People spoke then of the snake’s blessing as if it were a miracle, but those who had watched with Oksana understood it differently: the hollow’s gift was a kind of careful partnership. The creature neither punished nor rewarded out of whim; she measured the heart’s capacity to hold responsibility. And those measurements were exacting. Another winter, when wolves hunted thin from hunger and the moon hung like an old coin, a man who had watched Oksana from afar decided to present himself as worthy.
His name was Petro, a man with eyes that could not quite hide a sharp hunger for betterment. He brought gold—stolen, it turned out—and demanded that the snake lift his misfortunes. The serpent saw through the false offering and refused. Petro’s greed hardened his hands and broke his luck. He learned only after losing nearly everything that the gifts of the hollow were not for sale.

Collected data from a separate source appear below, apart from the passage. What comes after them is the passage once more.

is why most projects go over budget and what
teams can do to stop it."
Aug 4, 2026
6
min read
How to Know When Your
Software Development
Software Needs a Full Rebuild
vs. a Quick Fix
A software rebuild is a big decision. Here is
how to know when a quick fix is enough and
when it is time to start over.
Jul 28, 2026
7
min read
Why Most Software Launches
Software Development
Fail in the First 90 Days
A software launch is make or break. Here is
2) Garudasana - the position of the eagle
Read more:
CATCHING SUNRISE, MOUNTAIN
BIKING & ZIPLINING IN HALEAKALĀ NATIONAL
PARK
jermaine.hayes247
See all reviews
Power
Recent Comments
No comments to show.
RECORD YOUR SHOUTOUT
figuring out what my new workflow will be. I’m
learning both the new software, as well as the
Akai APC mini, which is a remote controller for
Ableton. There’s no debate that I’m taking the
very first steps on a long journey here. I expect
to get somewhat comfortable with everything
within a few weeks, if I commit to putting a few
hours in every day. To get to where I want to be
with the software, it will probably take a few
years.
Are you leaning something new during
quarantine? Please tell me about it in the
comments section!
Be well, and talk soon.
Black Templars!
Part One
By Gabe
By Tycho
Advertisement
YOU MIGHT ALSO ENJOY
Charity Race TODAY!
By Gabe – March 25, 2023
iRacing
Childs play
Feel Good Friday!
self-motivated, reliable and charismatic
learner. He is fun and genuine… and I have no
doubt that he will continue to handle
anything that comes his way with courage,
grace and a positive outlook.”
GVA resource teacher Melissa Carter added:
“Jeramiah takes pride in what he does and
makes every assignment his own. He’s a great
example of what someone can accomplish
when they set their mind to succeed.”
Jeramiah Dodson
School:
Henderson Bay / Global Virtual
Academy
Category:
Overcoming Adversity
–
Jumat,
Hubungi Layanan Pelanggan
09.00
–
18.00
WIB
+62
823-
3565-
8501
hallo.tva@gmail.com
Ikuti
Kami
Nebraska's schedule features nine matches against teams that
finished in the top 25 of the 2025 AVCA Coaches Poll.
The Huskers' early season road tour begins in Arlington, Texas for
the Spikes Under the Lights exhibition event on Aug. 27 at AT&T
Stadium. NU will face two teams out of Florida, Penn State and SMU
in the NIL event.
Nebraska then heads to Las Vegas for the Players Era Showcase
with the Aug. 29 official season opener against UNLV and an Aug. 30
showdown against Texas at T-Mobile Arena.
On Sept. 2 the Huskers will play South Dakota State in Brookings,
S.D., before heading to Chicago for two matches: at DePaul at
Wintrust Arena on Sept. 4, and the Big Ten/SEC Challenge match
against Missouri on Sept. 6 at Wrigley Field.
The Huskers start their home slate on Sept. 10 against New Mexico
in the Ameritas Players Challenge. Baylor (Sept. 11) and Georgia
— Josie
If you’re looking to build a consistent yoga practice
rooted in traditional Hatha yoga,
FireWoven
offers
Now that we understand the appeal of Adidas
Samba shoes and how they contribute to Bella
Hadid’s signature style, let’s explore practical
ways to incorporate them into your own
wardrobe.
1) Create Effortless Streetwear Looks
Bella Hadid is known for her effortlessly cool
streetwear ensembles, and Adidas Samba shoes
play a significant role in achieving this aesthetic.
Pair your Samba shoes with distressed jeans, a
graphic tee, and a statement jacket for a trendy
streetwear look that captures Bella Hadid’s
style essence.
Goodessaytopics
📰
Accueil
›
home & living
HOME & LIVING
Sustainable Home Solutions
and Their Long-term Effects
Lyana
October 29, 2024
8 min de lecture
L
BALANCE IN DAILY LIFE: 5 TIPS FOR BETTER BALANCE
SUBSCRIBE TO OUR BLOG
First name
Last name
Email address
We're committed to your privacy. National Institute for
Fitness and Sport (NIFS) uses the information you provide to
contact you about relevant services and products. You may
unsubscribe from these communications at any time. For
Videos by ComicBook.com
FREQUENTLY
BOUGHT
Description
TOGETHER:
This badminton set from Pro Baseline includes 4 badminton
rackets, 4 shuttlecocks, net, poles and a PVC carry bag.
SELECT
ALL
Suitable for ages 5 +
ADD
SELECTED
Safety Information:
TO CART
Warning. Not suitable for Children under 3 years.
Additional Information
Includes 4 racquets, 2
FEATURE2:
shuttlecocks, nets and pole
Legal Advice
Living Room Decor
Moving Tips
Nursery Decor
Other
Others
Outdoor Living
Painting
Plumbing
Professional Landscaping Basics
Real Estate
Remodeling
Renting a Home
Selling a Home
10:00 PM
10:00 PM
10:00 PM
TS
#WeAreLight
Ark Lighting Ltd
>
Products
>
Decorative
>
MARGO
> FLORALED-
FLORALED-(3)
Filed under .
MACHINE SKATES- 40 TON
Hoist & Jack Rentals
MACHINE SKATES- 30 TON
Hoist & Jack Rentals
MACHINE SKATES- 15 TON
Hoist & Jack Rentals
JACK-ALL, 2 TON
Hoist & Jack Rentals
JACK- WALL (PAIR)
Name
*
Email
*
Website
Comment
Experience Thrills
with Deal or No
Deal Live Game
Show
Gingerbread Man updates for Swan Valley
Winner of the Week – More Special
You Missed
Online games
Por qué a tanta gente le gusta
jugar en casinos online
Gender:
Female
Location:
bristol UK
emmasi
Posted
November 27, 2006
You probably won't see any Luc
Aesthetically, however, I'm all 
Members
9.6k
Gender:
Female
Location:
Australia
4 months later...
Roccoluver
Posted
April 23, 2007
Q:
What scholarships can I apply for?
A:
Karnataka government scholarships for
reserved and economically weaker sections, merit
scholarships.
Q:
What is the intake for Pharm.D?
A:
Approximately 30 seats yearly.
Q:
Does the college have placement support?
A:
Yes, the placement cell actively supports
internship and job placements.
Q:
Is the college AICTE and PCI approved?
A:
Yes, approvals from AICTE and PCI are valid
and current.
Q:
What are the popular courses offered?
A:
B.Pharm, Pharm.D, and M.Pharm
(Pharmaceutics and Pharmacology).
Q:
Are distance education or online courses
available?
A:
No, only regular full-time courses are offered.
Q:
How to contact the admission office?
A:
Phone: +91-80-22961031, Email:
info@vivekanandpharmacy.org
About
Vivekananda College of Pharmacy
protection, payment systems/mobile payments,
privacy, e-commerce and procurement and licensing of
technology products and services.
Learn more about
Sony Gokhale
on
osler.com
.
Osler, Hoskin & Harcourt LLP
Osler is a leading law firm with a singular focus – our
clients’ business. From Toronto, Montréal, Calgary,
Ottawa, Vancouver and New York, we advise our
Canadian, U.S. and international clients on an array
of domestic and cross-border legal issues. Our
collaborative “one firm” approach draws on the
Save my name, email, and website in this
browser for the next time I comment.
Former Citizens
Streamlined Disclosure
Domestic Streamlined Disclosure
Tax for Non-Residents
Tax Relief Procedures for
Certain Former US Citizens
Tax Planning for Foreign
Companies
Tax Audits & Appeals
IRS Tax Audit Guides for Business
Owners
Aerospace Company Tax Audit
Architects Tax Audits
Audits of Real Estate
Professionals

Long after Oksana’s hair grew white at the temples she would tell the children that the snake’s first lesson had been simplicity: give thanks for what serves the many, and you will be entrusted with the many’s care. She would also remind them that sometimes an answered prayer is not a sweeping miracle but a small change that preserves a way of life. In the flicker of her hearth lamp, the image of the snake shimmered like a promise: luminous, patient, and exacting, she rewarded humility and readiness, and she sent back those who sought to bend nature to a single greedy will.
Those who came later would learn that the hollow responded to a balance between need and responsibility. Oksana’s name passed into the drone of songs, and when the primroses bloomed, mothers would whisper her story to their children as both caution and comfort. The hollow stayed—a place where the mountain kept its counsel—and the white snake, patient even among the shifting seasons, continued to measure hearts.